A Matter of Perspective

At this point, I shouldn’t be surprised by anything on social media, but I was astonished recently to learn that a big hot take in book circles on social media is people who refuse to read books written in first-person narration because they don’t like being told what they’re doing and don’t like reading about doing things that they don’t agree with. It seems someone is confused by what first-person narration means.

I’m sure most people reading this are okay with first person, since most of my books are written that way, but I need to get this off my chest, and maybe this will give you some ammunition if you run into someone talking like that.

First-person narration is when the narrator is a character in the story, so it uses first-person pronouns like “I,” “me,” “we,” “my,” etc. This does not mean that you are the “I” in the story. It’s someone else telling you a story about what happened to them. It’s like if a friend sent you an e-mail about the crazy thing that just happened to her. You wouldn’t think those things were happening to you because it was told from the perspective of “I.” You are seeing things through that character’s perspective because they’re the one telling the story, but you, yourself, are not becoming that character. I like that conversational and confessional tone to this kind of narration, that sense that you’re sitting with a friend, hearing the story, or else reading a letter. In fact, a lot of early novels were written in first person because they were in the form of letters. I’ve joked about 19th century Inception with the layers, where the book is a letter written to someone about a story someone told that narrator, who learned the story from a letter they received.

For the stories in which you do become the narrator, that’s second-person narration, the “you” books. You see this in the “choose your own adventure” type of stories, where you’re meant to take the role of the main character and aren’t given many details about who this character is, then the story unfolds based on choices you make. It also shows up in more literary stories that are meant to immerse you in a particular setting and type of person so that you experience it as the character as you read.

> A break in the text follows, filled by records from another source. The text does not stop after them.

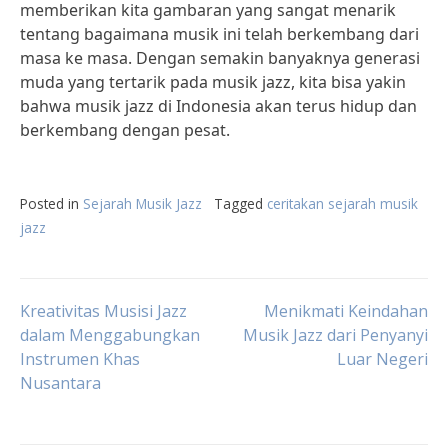
memberikan kita gambaran yang sangat menarik
tentang bagaimana musik ini telah berkembang dari
masa ke masa. Dengan semakin banyaknya generasi
muda yang tertarik pada musik jazz, kita bisa yakin
bahwa musik jazz di Indonesia akan terus hidup dan
berkembang dengan pesat.
Posted in
Sejarah Musik Jazz
Tagged
ceritakan sejarah musik
jazz
Post
Kreativitas Musisi Jazz
Menikmati Keindahan
dalam Menggabungkan
Musik Jazz dari Penyanyi
Instrumen Khas
Luar Negeri
navigation
Nusantara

Third-person narration is probably the most common style of narration in genre fiction. That’s the books that describe the action with words like “he,” “she,” and “they.” Most of the current books are in third-person limited perspective or “close third.” This is very similar to first-person, aside from the pronouns, because you’re in the head of the viewpoint character and the narration may even reflect their voice. If the perspective switches to another character, it’s usually in a different scene or chapter. It’s generally called head hopping if the story switches close perspectives within a scene because it forces the reader to rapidly move from one character’s head to another.

The main difference between first and close third, aside from the pronouns, is the narrator character’s awareness. The first-person narrator knows they’re telling a story, so they choose what to tell and how to tell it. That’s why first person is commonly used for unreliable narrator stories in which the narrator selectively leaves out or skews information so that the reader has an inaccurate view of events. The close third-person narrator doesn’t know they’re a character in a story. They’re just going through their life, and the reader is hitching a ride in their brain, so they’re privy to the character’s feelings and secrets, even if that character wouldn’t choose to tell anyone.

You may also see third-person omniscient narration, in which the narrator sees and knows all and can dip into all the characters’ heads. I think of this as “storyteller voice” because the narrator may not be an active participant in the story, but they have a viewpoint and opinions. It’s almost like first-person, except the narrator isn’t involved in the story. Jane Austen’s books are like this. They’re very much told from Jane’s perspective, so we get her views and opinions on all the characters as she tells us what’s going on in the heads of many of the characters. Terry Pratchett also used this kind of narration, even with footnotes to explain things. He was telling us this story, and he knew what was going on with everyone.

So, if you’re worried about being forced to become a main character you don’t agree with when you read “I” books, you can relax. You aren’t the main character. You’re listening to someone else’s story.